--- Exercise objective ---
What you return must be an exact copy of the lines in the listing below between the line holding "index tip: (124, 117)" and the line holding "middle tip: (140, 178)", inclusive, and nothing more.

--- Dataset ---
= = =

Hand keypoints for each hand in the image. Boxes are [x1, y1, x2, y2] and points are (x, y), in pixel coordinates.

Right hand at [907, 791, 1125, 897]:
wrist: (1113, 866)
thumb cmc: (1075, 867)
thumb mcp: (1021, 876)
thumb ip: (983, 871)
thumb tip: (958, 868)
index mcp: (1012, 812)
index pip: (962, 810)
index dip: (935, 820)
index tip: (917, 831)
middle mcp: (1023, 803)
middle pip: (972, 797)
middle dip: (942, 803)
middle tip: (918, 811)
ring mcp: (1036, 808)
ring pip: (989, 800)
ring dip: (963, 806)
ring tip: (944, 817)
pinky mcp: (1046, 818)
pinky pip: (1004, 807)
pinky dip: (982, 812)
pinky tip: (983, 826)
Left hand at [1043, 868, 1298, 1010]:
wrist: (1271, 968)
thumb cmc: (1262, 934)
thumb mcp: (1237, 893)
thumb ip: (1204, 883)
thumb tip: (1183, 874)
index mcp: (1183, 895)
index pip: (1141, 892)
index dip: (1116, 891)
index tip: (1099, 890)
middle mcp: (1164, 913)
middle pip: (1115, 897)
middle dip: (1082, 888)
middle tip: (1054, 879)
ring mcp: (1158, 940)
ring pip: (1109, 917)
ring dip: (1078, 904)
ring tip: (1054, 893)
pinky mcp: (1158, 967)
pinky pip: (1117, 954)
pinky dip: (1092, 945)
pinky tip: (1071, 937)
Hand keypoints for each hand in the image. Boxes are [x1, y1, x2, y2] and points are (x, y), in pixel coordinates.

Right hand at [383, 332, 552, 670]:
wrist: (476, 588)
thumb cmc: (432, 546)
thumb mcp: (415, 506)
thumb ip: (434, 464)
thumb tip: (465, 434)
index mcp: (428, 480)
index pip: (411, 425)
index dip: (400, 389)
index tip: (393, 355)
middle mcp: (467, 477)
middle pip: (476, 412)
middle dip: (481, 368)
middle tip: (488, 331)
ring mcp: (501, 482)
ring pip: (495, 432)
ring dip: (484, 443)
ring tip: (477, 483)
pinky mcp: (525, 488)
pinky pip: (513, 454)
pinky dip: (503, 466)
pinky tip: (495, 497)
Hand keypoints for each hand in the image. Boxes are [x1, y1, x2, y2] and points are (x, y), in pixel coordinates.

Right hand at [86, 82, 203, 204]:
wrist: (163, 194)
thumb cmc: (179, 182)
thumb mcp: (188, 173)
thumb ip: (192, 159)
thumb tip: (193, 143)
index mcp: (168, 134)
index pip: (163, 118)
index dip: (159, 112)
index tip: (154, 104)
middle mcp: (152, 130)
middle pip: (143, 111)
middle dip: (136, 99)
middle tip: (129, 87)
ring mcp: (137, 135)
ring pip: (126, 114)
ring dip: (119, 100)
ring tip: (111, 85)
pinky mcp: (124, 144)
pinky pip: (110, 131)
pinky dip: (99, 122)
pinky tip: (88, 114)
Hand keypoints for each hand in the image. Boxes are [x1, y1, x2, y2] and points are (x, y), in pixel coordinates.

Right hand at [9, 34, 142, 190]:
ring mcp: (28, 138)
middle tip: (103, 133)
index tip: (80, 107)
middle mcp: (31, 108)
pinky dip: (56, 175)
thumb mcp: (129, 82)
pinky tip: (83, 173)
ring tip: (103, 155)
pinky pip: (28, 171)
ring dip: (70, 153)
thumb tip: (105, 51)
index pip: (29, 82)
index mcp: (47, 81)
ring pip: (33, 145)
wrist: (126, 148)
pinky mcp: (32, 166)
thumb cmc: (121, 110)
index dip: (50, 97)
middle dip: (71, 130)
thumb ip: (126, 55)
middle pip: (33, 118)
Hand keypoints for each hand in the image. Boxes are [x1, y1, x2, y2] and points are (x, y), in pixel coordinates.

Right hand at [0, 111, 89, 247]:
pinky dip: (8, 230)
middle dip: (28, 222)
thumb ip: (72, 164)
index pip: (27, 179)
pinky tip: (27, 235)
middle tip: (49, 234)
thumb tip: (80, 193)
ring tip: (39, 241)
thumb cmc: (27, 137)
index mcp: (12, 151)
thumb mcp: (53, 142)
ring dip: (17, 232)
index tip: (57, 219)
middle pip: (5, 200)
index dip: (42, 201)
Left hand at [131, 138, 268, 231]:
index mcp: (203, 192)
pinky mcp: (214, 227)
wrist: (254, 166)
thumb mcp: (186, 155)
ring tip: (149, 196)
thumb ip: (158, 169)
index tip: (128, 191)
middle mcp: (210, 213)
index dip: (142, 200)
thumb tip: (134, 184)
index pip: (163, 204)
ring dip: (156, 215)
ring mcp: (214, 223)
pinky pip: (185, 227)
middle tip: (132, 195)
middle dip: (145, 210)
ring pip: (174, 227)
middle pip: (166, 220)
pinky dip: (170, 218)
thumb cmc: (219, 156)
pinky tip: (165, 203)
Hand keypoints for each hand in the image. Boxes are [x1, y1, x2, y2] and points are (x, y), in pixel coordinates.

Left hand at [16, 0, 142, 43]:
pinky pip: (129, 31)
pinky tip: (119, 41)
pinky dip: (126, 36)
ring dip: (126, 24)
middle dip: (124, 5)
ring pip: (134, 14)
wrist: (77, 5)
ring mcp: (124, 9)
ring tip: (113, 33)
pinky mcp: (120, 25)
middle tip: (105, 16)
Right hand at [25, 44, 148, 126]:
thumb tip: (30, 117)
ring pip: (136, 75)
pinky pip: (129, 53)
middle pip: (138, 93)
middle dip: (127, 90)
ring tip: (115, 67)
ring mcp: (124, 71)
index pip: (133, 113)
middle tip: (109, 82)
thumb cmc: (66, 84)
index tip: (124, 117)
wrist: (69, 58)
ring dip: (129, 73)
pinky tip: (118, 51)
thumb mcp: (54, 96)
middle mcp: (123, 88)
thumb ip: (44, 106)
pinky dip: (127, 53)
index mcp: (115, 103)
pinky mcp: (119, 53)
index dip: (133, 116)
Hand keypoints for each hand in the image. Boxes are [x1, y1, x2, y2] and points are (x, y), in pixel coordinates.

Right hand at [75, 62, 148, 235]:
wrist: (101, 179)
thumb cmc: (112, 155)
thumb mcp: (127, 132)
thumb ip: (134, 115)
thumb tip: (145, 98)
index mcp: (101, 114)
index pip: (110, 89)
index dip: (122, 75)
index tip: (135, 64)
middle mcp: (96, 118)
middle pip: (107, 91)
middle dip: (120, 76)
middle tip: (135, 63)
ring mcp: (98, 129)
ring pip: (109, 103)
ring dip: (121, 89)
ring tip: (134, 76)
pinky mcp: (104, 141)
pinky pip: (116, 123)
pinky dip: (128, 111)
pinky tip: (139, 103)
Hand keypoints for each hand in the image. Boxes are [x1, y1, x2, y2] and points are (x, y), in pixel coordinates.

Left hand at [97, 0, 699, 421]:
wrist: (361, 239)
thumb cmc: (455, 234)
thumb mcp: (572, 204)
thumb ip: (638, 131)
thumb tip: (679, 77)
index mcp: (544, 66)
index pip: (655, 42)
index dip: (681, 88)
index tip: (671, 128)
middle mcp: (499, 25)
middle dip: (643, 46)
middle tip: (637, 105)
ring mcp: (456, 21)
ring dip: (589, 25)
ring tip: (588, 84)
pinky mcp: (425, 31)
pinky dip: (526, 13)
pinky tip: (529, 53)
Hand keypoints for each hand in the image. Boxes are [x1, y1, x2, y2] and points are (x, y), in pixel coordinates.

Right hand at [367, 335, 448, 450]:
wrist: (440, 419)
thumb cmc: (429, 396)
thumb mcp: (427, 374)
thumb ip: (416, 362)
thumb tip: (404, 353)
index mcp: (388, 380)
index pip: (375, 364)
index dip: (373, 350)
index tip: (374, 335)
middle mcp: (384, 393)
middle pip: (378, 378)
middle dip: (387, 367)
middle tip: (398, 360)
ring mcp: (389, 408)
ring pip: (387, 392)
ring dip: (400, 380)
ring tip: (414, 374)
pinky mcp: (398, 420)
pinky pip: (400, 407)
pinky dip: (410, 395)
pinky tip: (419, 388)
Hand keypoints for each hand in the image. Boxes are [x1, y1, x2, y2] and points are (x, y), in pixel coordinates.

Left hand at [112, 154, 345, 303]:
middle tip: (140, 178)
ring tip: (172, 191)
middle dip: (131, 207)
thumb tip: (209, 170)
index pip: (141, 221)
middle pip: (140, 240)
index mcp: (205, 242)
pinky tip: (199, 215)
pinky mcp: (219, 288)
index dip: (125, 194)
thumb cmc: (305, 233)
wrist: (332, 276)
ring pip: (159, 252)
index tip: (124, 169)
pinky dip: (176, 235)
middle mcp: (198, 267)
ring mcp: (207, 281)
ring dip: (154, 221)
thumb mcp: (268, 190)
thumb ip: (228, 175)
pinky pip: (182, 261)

= = =

--- Solution for this exercise ---
index tip: (124, 117)
wrist: (69, 58)
ring dip: (129, 73)
pinky tip: (118, 51)
thumb mcp: (54, 96)
middle mcp: (123, 88)
thumb ip: (44, 106)
pinky dip: (127, 53)
index mcp: (115, 103)
pinky mcp: (119, 53)
index dip: (133, 116)
Hand keypoints for each hand in the image. Boxes are [x1, y1, x2, y2] and points are (x, y), in pixel coordinates.

Right hand at [75, 62, 148, 235]:
wrist: (101, 179)
thumb cmc: (112, 155)
thumb mcp: (127, 132)
thumb ip: (134, 115)
thumb tip: (145, 98)
index mcp: (101, 114)
index pip: (110, 89)
index dip: (122, 75)
index tip: (135, 64)
middle mcp: (96, 118)
middle pip: (107, 91)
middle dip: (120, 76)
middle tip: (135, 63)
ring mcp: (98, 129)
ring pip: (109, 103)
ring dip: (121, 89)
ring tip: (134, 76)
pinky mcp: (104, 141)
pinky pip: (116, 123)
pinky dip: (128, 111)
pinky tip: (139, 103)
Hand keypoints for each hand in the image. Boxes are [x1, y1, x2, y2] and points are (x, y), in pixel coordinates.

Left hand at [97, 0, 699, 421]:
wrist: (361, 239)
thumb cmc: (455, 234)
thumb mcp: (572, 204)
thumb ip: (638, 131)
thumb tip: (679, 77)
index mcp: (544, 66)
index pip: (655, 42)
index dip: (681, 88)
index tip: (671, 128)
middle mcp: (499, 25)
middle dip: (643, 46)
middle tip: (637, 105)
ring mcp: (456, 21)
ring dip: (589, 25)
ring tip: (588, 84)
pinky mcp: (425, 31)
pinky dip: (526, 13)
pinky tip: (529, 53)
Hand keypoints for each hand in the image. Boxes are [x1, y1, x2, y2] and points are (x, y), in pixel coordinates.

Right hand at [367, 335, 448, 450]:
wrist: (440, 419)
thumb cmc: (429, 396)
thumb mcp: (427, 374)
thumb ip: (416, 362)
thumb tip: (404, 353)
index mcp: (388, 380)
index pip: (375, 364)
index dip: (373, 350)
index tip: (374, 335)
middle mcp: (384, 393)
middle pip: (378, 378)
middle dip: (387, 367)
middle tip: (398, 360)
ring mcp: (389, 408)
ring pip: (387, 392)
ring dip: (400, 380)
ring tip: (414, 374)
pinky mcp: (398, 420)
pinky pip: (400, 407)
pinky dip: (410, 395)
pinky tip: (419, 388)
Hand keypoints for each hand in the image. Boxes are [x1, y1, x2, y2] and points are (x, y), in pixel coordinates.

Left hand at [112, 154, 345, 303]:
middle tip: (140, 178)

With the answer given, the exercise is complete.